**THE PROBLEM**
Copy out the entries below word for word, starting with the very first line and going on through the line that contains "San Luis Pass-Vacek Toll Bridge | Length", with both of those lines included.

start

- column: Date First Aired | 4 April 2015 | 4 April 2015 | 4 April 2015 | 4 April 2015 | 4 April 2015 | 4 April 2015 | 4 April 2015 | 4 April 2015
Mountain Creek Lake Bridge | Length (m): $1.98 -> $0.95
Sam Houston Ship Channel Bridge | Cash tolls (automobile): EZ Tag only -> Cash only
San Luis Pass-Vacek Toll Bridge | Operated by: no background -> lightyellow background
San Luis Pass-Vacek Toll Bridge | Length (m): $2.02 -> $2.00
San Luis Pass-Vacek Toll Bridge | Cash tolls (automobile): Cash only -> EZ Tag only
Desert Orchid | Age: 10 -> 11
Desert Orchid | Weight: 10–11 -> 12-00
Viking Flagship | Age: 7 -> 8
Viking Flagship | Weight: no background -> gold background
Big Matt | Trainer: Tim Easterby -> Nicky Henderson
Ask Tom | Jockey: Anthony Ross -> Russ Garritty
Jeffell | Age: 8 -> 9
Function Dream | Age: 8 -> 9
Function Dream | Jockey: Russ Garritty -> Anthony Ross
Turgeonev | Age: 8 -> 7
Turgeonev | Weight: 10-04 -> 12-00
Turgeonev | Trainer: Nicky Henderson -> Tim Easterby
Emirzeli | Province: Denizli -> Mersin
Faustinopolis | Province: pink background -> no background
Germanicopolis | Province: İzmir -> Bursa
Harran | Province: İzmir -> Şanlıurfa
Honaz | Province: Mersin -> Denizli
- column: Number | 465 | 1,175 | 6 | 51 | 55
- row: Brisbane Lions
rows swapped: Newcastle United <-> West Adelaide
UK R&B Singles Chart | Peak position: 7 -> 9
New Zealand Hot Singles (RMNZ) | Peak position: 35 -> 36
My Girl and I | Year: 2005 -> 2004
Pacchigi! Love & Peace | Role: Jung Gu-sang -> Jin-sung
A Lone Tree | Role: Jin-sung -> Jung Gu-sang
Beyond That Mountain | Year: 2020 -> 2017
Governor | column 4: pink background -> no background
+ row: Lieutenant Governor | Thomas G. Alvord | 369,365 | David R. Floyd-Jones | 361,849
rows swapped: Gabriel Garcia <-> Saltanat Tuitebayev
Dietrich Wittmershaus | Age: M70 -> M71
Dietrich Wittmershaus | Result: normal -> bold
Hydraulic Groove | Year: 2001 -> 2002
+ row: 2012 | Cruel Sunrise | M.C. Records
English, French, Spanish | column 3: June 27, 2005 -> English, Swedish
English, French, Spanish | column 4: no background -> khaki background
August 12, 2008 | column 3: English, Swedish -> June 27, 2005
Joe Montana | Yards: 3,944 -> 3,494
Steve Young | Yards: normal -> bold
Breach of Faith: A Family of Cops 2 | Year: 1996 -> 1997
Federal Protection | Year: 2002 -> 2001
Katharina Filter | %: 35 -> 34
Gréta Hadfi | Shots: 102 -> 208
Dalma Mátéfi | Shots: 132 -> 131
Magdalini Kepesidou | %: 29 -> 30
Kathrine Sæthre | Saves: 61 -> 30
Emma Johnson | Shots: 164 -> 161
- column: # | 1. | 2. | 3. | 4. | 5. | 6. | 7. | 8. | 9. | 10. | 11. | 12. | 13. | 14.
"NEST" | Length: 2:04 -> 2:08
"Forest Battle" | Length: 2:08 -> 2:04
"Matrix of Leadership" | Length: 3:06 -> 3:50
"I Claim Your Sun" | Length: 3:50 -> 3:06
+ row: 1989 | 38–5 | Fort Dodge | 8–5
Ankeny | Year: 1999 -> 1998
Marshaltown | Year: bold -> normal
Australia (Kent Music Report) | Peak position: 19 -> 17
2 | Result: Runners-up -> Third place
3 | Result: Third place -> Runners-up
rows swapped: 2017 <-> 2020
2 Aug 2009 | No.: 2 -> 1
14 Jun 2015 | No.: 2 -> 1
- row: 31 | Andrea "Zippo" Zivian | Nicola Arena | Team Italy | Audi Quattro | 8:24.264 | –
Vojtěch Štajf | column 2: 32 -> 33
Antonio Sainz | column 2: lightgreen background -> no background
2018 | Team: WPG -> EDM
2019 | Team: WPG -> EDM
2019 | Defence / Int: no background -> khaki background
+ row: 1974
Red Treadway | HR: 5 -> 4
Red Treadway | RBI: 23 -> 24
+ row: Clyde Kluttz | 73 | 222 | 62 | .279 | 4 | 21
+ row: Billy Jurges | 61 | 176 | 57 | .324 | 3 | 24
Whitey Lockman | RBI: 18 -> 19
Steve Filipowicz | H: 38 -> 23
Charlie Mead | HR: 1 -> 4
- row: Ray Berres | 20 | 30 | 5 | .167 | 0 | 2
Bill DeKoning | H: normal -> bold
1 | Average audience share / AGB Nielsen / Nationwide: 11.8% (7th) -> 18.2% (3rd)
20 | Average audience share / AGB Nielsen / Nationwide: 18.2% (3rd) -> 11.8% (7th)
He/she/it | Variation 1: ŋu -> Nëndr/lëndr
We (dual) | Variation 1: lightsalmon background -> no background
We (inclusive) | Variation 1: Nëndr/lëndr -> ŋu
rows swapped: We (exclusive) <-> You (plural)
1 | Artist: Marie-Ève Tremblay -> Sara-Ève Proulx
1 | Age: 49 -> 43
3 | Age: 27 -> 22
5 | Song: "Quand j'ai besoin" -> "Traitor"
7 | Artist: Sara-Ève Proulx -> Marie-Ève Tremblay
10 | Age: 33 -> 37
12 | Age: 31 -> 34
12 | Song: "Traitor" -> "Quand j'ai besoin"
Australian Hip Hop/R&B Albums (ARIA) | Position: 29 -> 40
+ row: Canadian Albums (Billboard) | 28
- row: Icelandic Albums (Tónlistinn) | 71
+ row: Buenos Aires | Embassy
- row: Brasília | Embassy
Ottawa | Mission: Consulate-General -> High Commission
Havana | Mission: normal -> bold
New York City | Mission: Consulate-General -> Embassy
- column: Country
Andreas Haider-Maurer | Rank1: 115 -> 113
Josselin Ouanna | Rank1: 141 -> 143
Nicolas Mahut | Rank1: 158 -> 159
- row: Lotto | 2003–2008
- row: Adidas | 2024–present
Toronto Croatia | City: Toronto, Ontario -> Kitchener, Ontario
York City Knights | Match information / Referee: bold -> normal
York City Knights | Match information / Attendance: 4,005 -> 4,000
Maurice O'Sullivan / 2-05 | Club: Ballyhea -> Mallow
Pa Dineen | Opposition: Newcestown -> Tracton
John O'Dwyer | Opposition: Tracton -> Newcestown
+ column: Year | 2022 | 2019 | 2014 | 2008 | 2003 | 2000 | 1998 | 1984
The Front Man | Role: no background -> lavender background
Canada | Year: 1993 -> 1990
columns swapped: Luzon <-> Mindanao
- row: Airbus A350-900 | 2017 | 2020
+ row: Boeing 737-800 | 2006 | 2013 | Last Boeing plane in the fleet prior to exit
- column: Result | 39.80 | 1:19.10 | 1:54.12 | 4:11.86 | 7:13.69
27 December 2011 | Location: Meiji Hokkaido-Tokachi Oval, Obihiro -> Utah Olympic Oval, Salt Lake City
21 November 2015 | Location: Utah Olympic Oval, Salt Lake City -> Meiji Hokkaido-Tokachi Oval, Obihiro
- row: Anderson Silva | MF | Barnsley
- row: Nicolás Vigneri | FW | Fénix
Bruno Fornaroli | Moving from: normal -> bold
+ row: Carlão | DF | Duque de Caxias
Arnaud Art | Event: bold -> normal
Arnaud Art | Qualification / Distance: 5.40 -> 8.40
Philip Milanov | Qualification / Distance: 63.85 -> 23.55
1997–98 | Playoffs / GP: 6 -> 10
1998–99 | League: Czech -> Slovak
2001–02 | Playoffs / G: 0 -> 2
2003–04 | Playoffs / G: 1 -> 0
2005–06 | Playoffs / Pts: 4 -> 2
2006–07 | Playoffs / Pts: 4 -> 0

end

**TASK OUTPUT**
- column: Date First Aired | 4 April 2015 | 4 April 2015 | 4 April 2015 | 4 April 2015 | 4 April 2015 | 4 April 2015 | 4 April 2015 | 4 April 2015
Mountain Creek Lake Bridge | Length (m): $1.98 -> $0.95
Sam Houston Ship Channel Bridge | Cash tolls (automobile): EZ Tag only -> Cash only
San Luis Pass-Vacek Toll Bridge | Operated by: no background -> lightyellow background
San Luis Pass-Vacek Toll Bridge | Length (m): $2.02 -> $2.00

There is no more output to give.